- **REQUIREMENT**
Extract the final stretch of the data: the line that contains "Brindará sanación a" and every line after it, unaltered, and no other lines.

---

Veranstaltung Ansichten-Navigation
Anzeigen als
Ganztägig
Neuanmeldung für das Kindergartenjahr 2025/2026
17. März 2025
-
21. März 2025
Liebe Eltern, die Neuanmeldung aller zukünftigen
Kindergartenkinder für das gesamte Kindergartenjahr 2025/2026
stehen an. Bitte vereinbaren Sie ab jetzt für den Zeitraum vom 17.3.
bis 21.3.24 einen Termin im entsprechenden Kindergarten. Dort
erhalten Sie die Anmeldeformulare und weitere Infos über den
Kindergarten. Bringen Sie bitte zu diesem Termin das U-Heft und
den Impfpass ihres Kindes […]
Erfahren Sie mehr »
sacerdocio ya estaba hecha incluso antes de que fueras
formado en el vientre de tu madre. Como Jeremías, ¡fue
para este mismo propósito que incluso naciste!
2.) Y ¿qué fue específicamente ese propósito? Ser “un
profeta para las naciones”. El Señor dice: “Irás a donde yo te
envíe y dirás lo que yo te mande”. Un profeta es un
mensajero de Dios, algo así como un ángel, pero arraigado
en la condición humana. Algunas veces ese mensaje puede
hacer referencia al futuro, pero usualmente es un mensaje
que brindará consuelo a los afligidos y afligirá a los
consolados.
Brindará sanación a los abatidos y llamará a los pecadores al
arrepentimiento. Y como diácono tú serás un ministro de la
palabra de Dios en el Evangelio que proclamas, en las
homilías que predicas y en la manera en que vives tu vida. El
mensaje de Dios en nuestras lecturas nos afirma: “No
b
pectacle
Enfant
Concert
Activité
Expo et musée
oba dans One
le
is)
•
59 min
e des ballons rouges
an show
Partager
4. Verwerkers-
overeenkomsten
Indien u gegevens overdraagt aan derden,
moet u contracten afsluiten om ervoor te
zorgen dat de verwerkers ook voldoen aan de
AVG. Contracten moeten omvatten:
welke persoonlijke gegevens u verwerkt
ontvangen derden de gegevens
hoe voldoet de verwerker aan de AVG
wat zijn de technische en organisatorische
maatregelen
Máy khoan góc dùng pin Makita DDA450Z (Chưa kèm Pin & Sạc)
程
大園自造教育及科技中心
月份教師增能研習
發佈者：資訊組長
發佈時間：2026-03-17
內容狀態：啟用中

---

- **FINISHED TASK**
Brindará sanación a los abatidos y llamará a los pecadores al
arrepentimiento. Y como diácono tú serás un ministro de la
palabra de Dios en el Evangelio que proclamas, en las
homilías que predicas y en la manera en que vives tu vida. El
mensaje de Dios en nuestras lecturas nos afirma: “No
b
pectacle
Enfant
Concert
Activité
Expo et musée
oba dans One
le
is)
•
59 min
e des ballons rouges
an show
Partager
4. Verwerkers-
overeenkomsten
Indien u gegevens overdraagt aan derden,
moet u contracten afsluiten om ervoor te
zorgen dat de verwerkers ook voldoen aan de
AVG. Contracten moeten omvatten:
welke persoonlijke gegevens u verwerkt
ontvangen derden de gegevens
hoe voldoet de verwerker aan de AVG
wat zijn de technische en organisatorische
maatregelen
Máy khoan góc dùng pin Makita DDA450Z (Chưa kèm Pin & Sạc)
程
大園自造教育及科技中心
月份教師增能研習
發佈者：資訊組長
發佈時間：2026-03-17
內容狀態：啟用中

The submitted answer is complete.